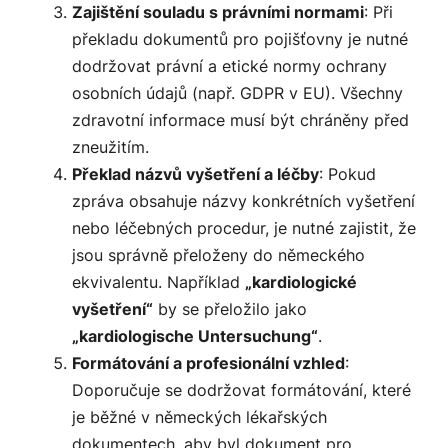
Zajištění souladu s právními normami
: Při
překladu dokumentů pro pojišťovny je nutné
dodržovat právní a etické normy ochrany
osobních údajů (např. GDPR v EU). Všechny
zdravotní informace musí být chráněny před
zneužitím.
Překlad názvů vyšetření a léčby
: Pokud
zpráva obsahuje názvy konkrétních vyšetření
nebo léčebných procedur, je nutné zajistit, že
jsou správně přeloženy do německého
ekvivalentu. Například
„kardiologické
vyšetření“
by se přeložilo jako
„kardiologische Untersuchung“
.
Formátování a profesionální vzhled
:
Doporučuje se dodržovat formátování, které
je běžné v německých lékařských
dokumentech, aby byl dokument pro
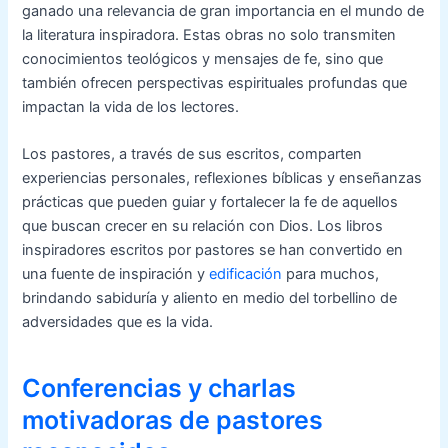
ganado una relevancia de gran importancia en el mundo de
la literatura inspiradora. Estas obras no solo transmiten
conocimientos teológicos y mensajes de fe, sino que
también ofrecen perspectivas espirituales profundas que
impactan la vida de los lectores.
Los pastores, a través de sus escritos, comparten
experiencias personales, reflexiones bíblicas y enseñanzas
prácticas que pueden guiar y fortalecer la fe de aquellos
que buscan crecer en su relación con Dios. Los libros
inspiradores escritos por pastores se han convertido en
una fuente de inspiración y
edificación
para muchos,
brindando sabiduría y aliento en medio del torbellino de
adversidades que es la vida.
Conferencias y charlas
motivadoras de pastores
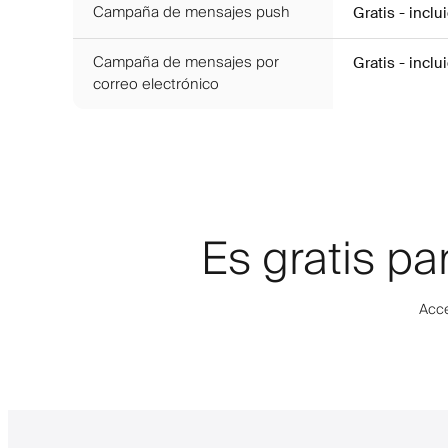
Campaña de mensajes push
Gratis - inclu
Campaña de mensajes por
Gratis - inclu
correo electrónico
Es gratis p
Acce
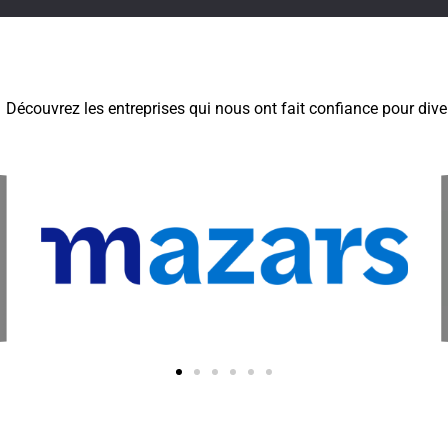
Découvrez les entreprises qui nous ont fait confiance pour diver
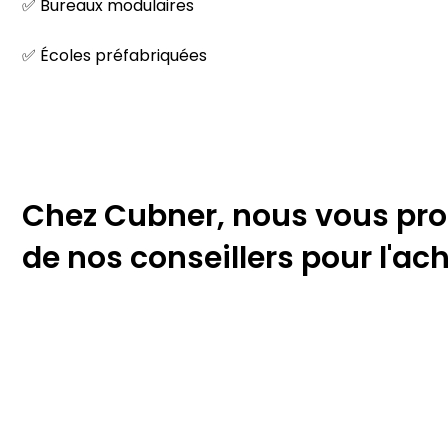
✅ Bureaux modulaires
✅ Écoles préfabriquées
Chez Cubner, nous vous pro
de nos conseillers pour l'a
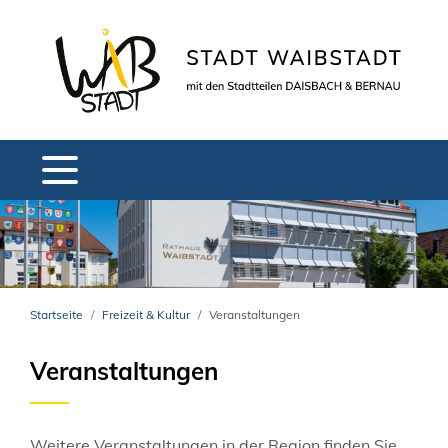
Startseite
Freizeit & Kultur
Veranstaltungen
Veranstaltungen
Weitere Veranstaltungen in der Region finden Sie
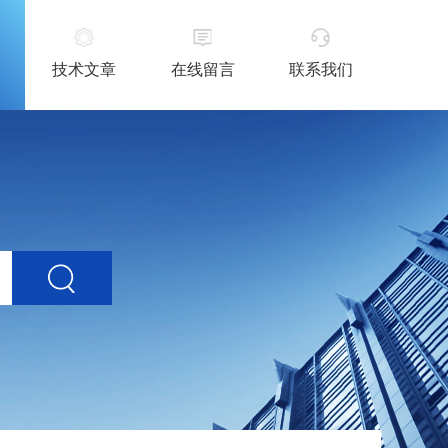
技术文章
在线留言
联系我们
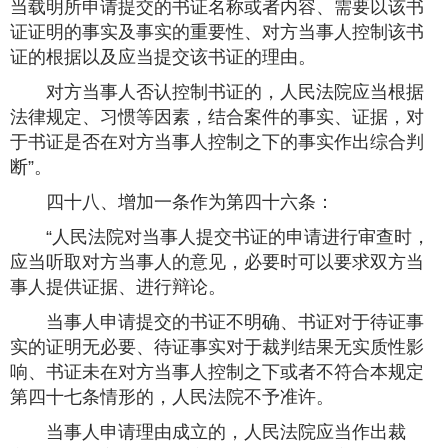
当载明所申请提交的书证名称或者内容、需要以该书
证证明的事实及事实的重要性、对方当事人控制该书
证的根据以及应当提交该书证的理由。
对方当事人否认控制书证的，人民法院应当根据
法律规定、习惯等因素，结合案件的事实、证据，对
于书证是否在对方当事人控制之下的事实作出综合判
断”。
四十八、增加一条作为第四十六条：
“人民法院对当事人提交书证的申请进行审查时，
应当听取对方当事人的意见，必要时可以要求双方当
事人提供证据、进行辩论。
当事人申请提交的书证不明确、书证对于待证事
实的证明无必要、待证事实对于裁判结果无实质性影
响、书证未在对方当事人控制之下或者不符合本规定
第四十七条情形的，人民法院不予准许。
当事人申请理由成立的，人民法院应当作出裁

####################

### [INSTRUCTION]
Reproduce the material word for word, from the line containing "Campaña de mensajes push" through the end, leaving out the pictures.

### [RESPONSE TO THE EXERCISE]
Campaña de mensajes push
Gratis - inclu
Campaña de mensajes por
Gratis - inclu
correo electrónico
Es gratis p
Acce
Découvrez les entreprises qui nous ont fait confiance pour diver
✅ Bureaux modulaires
✅ Écoles préfabriquées
Chez Cubner, nous vous pro
de nos conseillers pour l'a
Startseite
Freizeit & Kultur
Veranstaltungen
Veranstaltungen
Weitere Veranstaltungen in der Region finden Sie
技术文章
在线留言
联系我们
当载明所申请提交的书证名称或者内容、需要以该书
证证明的事实及事实的重要性、对方当事人控制该书
证的根据以及应当提交该书证的理由。
对方当事人否认控制书证的，人民法院应当根据
法律规定、习惯等因素，结合案件的事实、证据，对
于书证是否在对方当事人控制之下的事实作出综合判
断”。
四十八、增加一条作为第四十六条：
“人民法院对当事人提交书证的申请进行审查时，
应当听取对方当事人的意见，必要时可以要求双方当
事人提供证据、进行辩论。
当事人申请提交的书证不明确、书证对于待证事
实的证明无必要、待证事实对于裁判结果无实质性影
响、书证未在对方当事人控制之下或者不符合本规定
第四十七条情形的，人民法院不予准许。
当事人申请理由成立的，人民法院应当作出裁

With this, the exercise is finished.